Authorities are especially concerned about the gray economy — largely cash-based activity that may originate from dubious sources, including scam call centers. While official totals for gray-market activity are unavailable, reported scam losses reached about 115 billion baht (roughly $3.4 billion) in 2025, with some 173 million scam calls and texts recorded that year.
Stablecoins such as USDT are attractive for moving large sums because they enable near-instant cross-border settlement. The new audits will therefore include suspicious stablecoin transactions alongside expanded compliance expectations for commercial banks and other financial intermediaries.
Regulatory steps will widen monitoring of cash networks, currency-exchange booths and gold bullion trading to prevent these channels from being used to launder funds or finance shadow economic activity. High-value cash transactions will require source-of-funds declarations. Exchanges that swap large-denomination banknotes for smaller notes without clear business reasons will be scrutinized, and cash deposits above 5 million baht (about $150,000) must be fully disclosed.
Thailand’s central bank still prohibits the use of digital assets and stablecoin payments as legal tender, although crypto trading remains legal and regulated. The country’s largest exchange, Bitkub, reports roughly $26 million in daily trading volume, with nearly 40% classified as forex activity and the USDT/THB pair among the most active, according to market trackers.

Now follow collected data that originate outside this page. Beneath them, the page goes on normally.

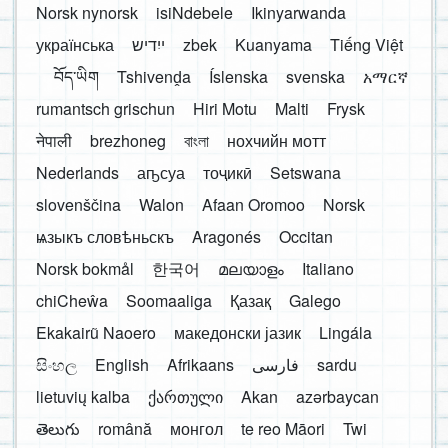
Norsk nynorsk
isiNdebele
Ikinyarwanda
українська
ייִדיש
zbek
Kuanyama
Tiếng Việt
བོད་ཡིག
Tshivenḓa
Íslenska
svenska
አማርኛ
rumantsch grischun
Hiri Motu
Malti
Frysk
नेपाली
brezhoneg
বাংলা
нохчийн мотт
Nederlands
аҧсуа
тоҷикӣ
Setswana
slovenščina
Walon
Afaan Oromoo
Norsk
ѩзыкъ словѣньскъ
Aragonés
Occitan
Norsk bokmål
한국어
മലയാളം
Italiano
chiCheŵa
Soomaaliga
Қазақ
Galego
Ekakairũ Naoero
македонски јазик
Lingála
සිංහල
English
Afrikaans
فارسی
sardu
lietuvių kalba
ქართული
Akan
azərbaycan
తెలుగు
română
монгол
te reo Māori
Twi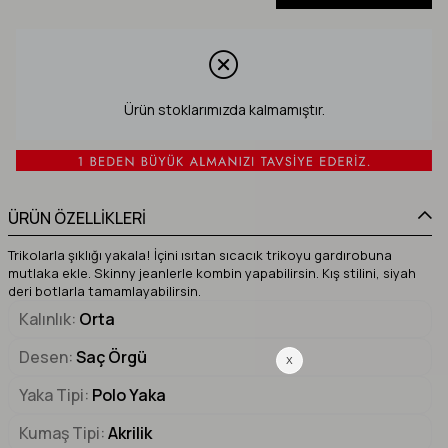
Ürün stoklarımızda kalmamıştır.
ÜRÜN ÖZELLİKLERİ
Trikolarla şıklığı yakala! İçini ısıtan sıcacık trikoyu gardırobuna
mutlaka ekle. Skinny jeanlerle kombin yapabilirsin. Kış stilini, siyah
deri botlarla tamamlayabilirsin.
Kalınlık
Orta
Desen
Saç Örgü
Yaka Tipi
Polo Yaka
Kumaş Tipi
Akrilik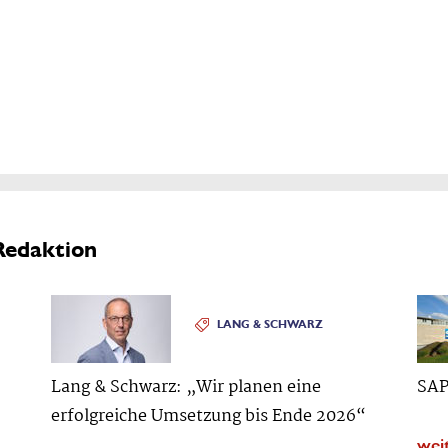
Redaktion
LANG & SCHWARZ
Lang & Schwarz: „Wir planen eine
SAP
erfolgreiche Umsetzung bis Ende 2026“
wei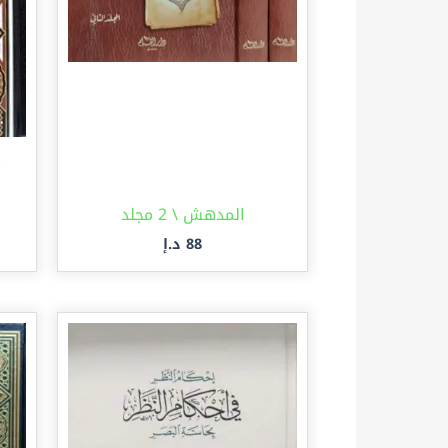
م
المدهش \ 2 مجلد
88
د.إ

The current measures follow an aggressive 2025 anti-scamming effort in which banks froze some three million accounts to combat mule accounts and gray capital. That operation drew criticism after thousands of ordinary people and legitimate businesses were caught up in the restrictions, prompting calls for more precise targeting and safeguards for innocent account holders.
The Bank of Thailand and regulators say the enhanced stablecoin and cash surveillance is intended as a longer-term, coordinated response to curb illicit finance while limiting disruption to legitimate commerce.